# Flux through a surface

1. Jun 18, 2006

### jdstokes

Hi all,

Let $D$ be the top half of a ball of radius $a>0$ and let

$\mathbf{f} = xz \mathbf{i} + y \mathbf{j} + x \mathbf{k}$

Calculate the outward flux across S using the definition of the surface integral.

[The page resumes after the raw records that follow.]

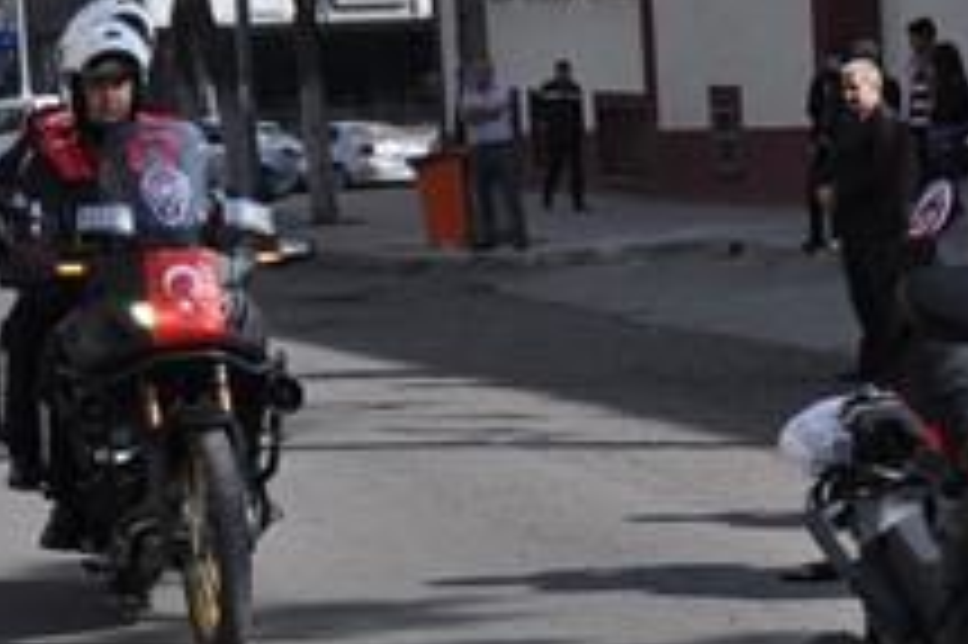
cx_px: 1004
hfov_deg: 16.9
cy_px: 518
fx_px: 3170
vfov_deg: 11.6
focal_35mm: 118
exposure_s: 1/400
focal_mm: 26
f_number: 10
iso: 500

$\int_{S} \mathbf{f} \cdot \mathbf{n} dS = \int_{cap} \mathbf{f} \cdot \mathbf{n} dS + \int_{disc} \mathbf{f} \cdot \mathbf{n} dS$

$\frac{1}{a}\int_{cap} (xz,y,x) \cdot (x,y,z) d S$
$\frac{1}{a}\int_{cap} x^2z + y^2 + xz d S$
$\frac{1}{a}\int_{0}^{2\pi}\int_{0}^{\pi/2} (r^3\cos^2\varphi\sin^2\theta\cos\theta + r^2\sin^2\varphi\sin^2\theta + r^2\cos\varphi\sin\theta\cos\theta) (a^2 \sin\theta) d\theta d\varphi$
$a\int_{0}^{2\pi}\int_{0}^{\pi/2} (r^3\cos^2\varphi\sin^3\theta\cos\theta + r^2\sin^2\varphi\sin^3\theta + r^2\cos\varphi\sin^2\theta\cos\theta) d\theta d\varphi$

$a\int_{0}^{2\pi}\int_{0}^{\pi/2} (r^3\cos^2\varphi\sin^3\theta\cos\theta + r^2\cos\varphi\sin^2\theta\cos\theta) d\theta d\varphi$

I assume that one would then evaluate the integral by parts. But is there an easier method?

Last edited: Jun 18, 2006
2. Jun 18, 2006

### jdstokes

I figured it out using integration by substitution.